Reconsider what you are doing with the washer and dryer - they are both power hungry beasts and looking at your drawing you have them both fed from the same FCU?
In the origingal drawing you had them both fed from a double socket? That is also a bad idea!
The work you are carrying out is notifiable to your Local Authority Building Control under Part P of the building regulations too.
 
Firstly, thanks again for everyone's input.

I have changed the washer/dryer bit.

I take your point about the switches and have added one for the dishwasher on the wall rather than the cupboard which could get cluttered.

My thoughts with the other switched was that they can be surface mounted (easier) above the cabinets and could be plain white switches opposed to the more expensive stainless steel ones I was going to use on the walls. I'm tempted to move the boiler one down to the wall though as I can see this being one that's important to have easy access to, wouldn't look cluttered and again could get something put in front of.

I think I've got a good enough starting point to get some quotes from. At the end of the day the electrician doing to work will probably tweak it to something he's comfortable to sign off.

Excluding the chasing and fitting of back boxes (And feeding of cables if I'm OK'd to do that) would you expect an electrician to complete the work in a day, including fitting the RCD board.

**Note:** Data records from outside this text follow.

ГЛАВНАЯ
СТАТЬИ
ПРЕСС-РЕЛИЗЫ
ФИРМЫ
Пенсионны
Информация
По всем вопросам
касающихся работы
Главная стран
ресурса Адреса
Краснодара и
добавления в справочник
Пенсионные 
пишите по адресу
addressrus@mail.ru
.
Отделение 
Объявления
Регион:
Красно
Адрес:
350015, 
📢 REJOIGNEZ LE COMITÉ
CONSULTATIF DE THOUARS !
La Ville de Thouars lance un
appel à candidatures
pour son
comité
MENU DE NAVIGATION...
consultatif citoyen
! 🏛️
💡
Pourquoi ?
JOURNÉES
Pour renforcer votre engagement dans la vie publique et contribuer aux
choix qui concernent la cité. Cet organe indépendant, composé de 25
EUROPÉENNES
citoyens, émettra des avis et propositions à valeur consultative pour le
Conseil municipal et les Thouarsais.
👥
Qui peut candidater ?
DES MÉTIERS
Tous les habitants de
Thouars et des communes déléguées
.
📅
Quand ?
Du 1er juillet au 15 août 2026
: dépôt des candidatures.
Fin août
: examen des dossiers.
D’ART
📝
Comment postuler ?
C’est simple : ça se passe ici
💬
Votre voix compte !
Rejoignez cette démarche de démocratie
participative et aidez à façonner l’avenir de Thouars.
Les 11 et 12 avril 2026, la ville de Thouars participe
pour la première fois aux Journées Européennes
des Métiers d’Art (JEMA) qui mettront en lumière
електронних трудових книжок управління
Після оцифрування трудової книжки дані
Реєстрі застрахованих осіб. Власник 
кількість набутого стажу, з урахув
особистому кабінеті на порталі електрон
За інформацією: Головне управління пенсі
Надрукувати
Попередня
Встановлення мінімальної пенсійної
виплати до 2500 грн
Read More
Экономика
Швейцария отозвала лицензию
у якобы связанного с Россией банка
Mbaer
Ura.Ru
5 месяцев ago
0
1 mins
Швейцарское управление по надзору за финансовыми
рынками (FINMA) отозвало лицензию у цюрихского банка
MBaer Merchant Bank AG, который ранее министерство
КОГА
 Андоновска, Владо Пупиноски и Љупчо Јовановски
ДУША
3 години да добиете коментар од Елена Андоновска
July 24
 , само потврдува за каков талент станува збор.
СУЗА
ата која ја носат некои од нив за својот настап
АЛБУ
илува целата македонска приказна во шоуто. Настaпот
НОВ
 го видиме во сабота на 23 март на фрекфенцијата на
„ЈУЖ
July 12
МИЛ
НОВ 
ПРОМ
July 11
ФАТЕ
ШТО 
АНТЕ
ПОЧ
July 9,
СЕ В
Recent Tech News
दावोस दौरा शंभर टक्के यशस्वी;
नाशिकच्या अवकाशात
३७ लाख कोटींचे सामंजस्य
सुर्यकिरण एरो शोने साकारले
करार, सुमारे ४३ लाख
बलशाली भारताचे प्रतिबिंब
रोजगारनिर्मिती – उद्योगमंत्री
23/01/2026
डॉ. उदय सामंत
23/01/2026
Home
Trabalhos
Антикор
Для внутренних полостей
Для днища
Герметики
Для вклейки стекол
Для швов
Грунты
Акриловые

The ceiling is also down so no access issues ?

Cheers,

 
switches above cabinets will be OK in an emergency provided that the person in the kitchen is very tall. Children and many women will not be able to reach them. If they are out of sight, how will someone in a panic see them and know what they are for?

Over the life of the kitchen the extra cost of good-quality stainless switches will disappear. Do not be tempted to buy poor-quality accessories. Crabtree, MEM and MK are good. Unbranded DIY Shed accessories are built cheap to sell cheap.

p.s. use 35mm backboxes. 25mm ones are a few pence cheaper but will provide hours of fun trying to squeeze the cable and screws in.